Discover inspiration for harnessing individual and team creativity in this transcript of Kim Mitchell’s talk to AMA conference 2013 delegates.
MoMA is a museum of modern and contemporary art founded in 1929 by three enterprising women who wanted to bring modern art to America. We're located in mid-town Manhattan just a few blocks from Rockefeller Centre and Fifth Avenue. We have always been a museum dedicated to what the founder and the founding director called 'the art of our time' to include traditional arts such as painting, sculpture, drawing and printmaking along with industrial design, film and photography. In recent years we've added departments on media and performance art and have started to incroporate dance and movement into our galleries as well as digital.
In my role there, I'm very fortunate to manage an amazing team. We won't work with a creative agency because we feel that we know our brand very well and we want to keep what is considered the most fun work in house. I'm really fortunate to work with a great and talented group of people and I'm standing on this stage on their shoulders as they are working away back in New York.

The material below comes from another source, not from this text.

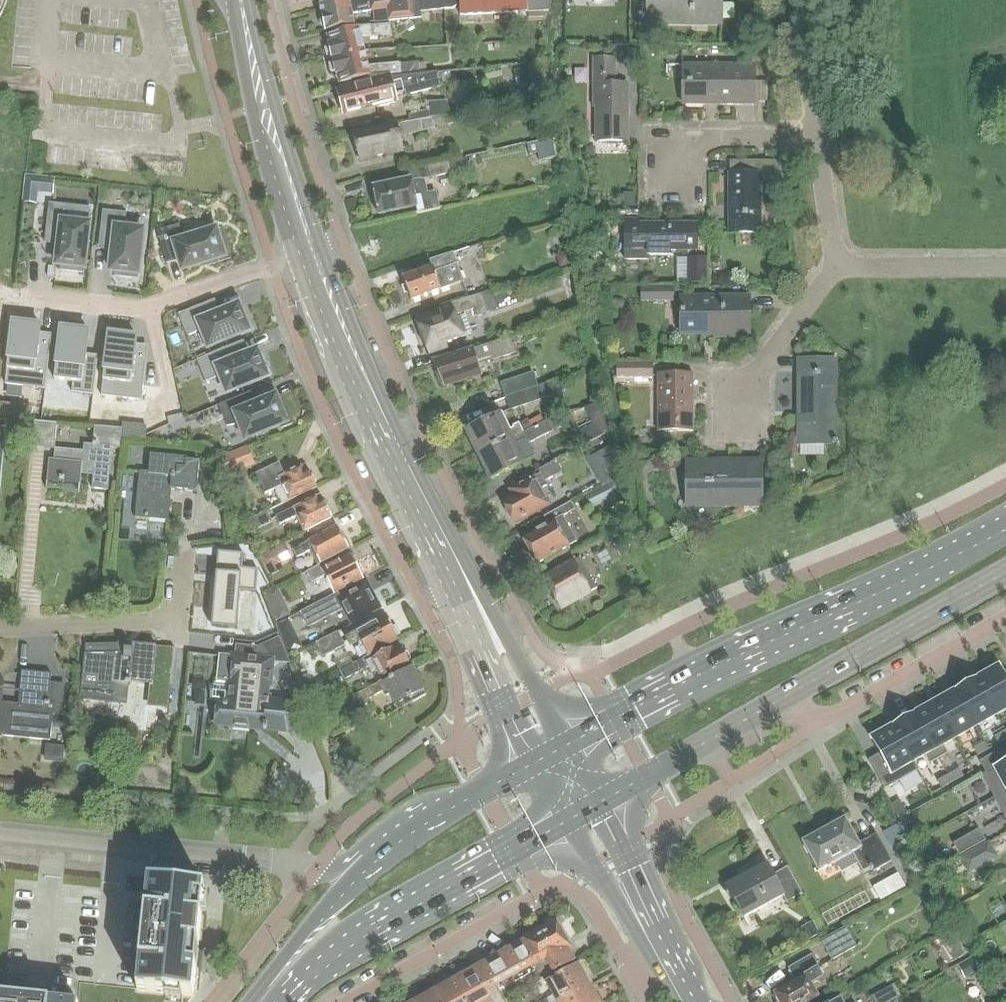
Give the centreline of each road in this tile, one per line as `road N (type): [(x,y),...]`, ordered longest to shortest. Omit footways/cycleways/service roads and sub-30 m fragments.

I'm going to show you some campaigns and tell you some of the stories behind the stories, some lessons that we've learned, some successes, some failures, and some things that you could apply when you go back to your own organisations. I believe that there is a strong thread connecting all of the arts, that we are more alike than we are different and I think it's something so inspiring to meet people from the theatre and the performing arts.
The story behind the story
A lot of the themes that I'm going to talk about have to do with the approach that artists take in their work. It is all about loosening up, conceding a little bit of control of the overall product and marketing and incorporating the idea of 'play'. One of the things where we have been experimenting with that idea that has been successful is our own identity. At MoMA we have a logo, MoMA with the lower case 'o', that has been around since the 1970s. It was designed by the famous designer Ivan Chermayeff and when we reopened our building in 2004 there was a big discussion about whether our logo should be changed. Everyone decided that the logo was so well known around the world that it was not something that we should mess around with so we redesigned it but very slightly, a little more streamlined, so that people could barely tell. We thought that it would be good to play around with it and created a full-page ad in the New York Times introducing the Fall season with the logo as the starting point.